The first few lines of A Portrait of the Artist as a Young Man suggest that Joyce is trying to portray the characteristics of a young child. The words “moo cow” “nicens” and “baby tuckoo” could be words that would come from a child.

A Portrait of the Artist as a Young Man

“Stephen Deadalus
Class of Elements
Clongowes Wood College
Sallins
County Kildare
Ireland
Europe
The World
The Universe …

What was after the Universe? Nothing. But was there anything round the universe to show where it stopped before the nothing place began? It could not be a wall but there could be a thin thin line all round everything. It was very big to think about everything and everywhere. Only God could do that…When would he be like the fellows in Poetry and Rhetoric? … That was very far away. First came vacation and then the next term and then vacation again and then again another term and then again the vacation. It was like a train going in and out of tunnels and that was like the noise of the boys eating in the refectory when you opened and closed the flaps of the ears. Term, vacation; tunnel, out; noise, stop. How far away it was!”

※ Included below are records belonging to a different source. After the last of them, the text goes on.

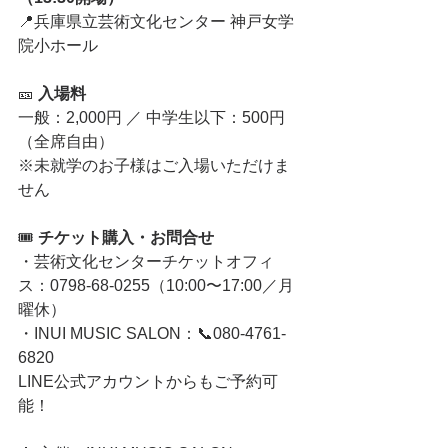
📍兵庫県立芸術文化センター 神戸女学
院小ホール
🎫 
入場料
一般：2,000円 ／ 中学生以下：500円
（全席自由）
※未就学のお子様はご入場いただけま
せん
🎟 
チケット購入・お問合せ
・芸術文化センターチケットオフィ
ス：0798-68-0255（10:00〜17:00／月
曜休）
・INUI MUSIC SALON：📞080-4761-
6820
LINE公式アカウントからもご予約可
能！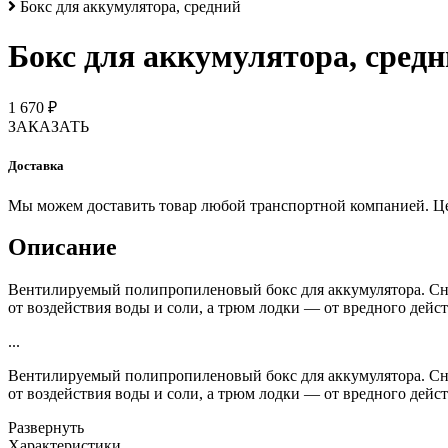
Бокс для аккумулятора, средний
Бокс для аккумулятора, сред
1 670 ₽
ЗАКАЗАТЬ
Доставка
Мы можем доставить товар любой транспортной компанией. Цена
Описание
Вентилируемый полипропиленовый бокс для аккумулятора. Сна
от воздействия воды и соли, а трюм лодки — от вредного дейс
...
Вентилируемый полипропиленовый бокс для аккумулятора. Сна
от воздействия воды и соли, а трюм лодки — от вредного дейс
Развернуть
Характеристики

James Joyce, A Portrait of the Artist as a Young Man (New York: Oxford University Press, 2008), pg. 8-9

Limitations of Stephen’s consciousness, self-awareness, awareness of the vastness of both place and time.

A Portrait of the Artist as a Young Man

“How far away they were! There was cold sunlight outside the window. He wondered if he would die. You could die just the same on a sunny day. He might die before his mother came. Then he would have a dead mass in the chapel like the way the fellows had told him it was when Little had died. All the fellows would be at the mass, dressed in black, all with sad faces.”

James Joyce, A Portrait of the Artist as a Young Man (New York: Oxford University Press, 2008), pg. 19

Stephen is so young yet so lonely that he almost seems like he is dreaming of dying and hoping for it. He wants the attention that dying brings.

The Portrait of the Artist as a Young Man

“But, O, the road there between the trees was dark! You would be lost in the dark. It made him afraid to think of how it was.”

James Joyce, A Portrait of the Artist as a Young Man (New York: Oxford University Press, 2008), pg. 14

One of the earliest examples of the delay of referent due to the fact that ‘it’ is never clarified.

A Portrait of the Artist as a Young Man

“It was cruel and unfair to make him kneel in the middle of the class then: and Father Arnall had told them both that they might return to their places without making any difference between them. He listened to Father Arnall’s low and gentle voice as he corrected the themes. Perhaps he was sorry now and wanted to be decent. But it was cruel and unfair. The prefect of studies was a priest but that was cruel and unfair. And his whitegrey face and the nocoloured eyes behind the steelrimmed spectacles were cruel looking because he had steadied the hand first with his firm soft fingers and that was to hit it better and louder.”

James Joyce, A Portrait of the Artist as a Young Man (New York: Oxford University Press, 2008), 43.

This is the first time Stephen’s opinion of the church and priesthood in general began to reflect his father’s almost. He seems conflicted because of his high thoughts of priests and the church, and yet he was cruelly and wrongly punished by a priest himself. And then Father Arnall was being decent to the other students?

A Portrait of the Artist as a Young Man

“How foolish his aim had been! He had tried to build a breakwater of order and elegance against the sordid tide of life without him and to dam up, by rules of conduct and active interests and new filial relations, the powerful recurrence of the tide within him. Useless.”

James Joyce, A Portrait of the Artist as a Young Man (New York: Oxford University Press, 2008), 82.

Compared to the free indirect discourse in Chapter One, Stephen’s Chapter Two voice is more difficult to pick out of the third-person narration. Stephen’s voice is “growing up” with him, and as evident of the amount of figurative language Joyce uses here, Stephen’s identify as a writer is also developing.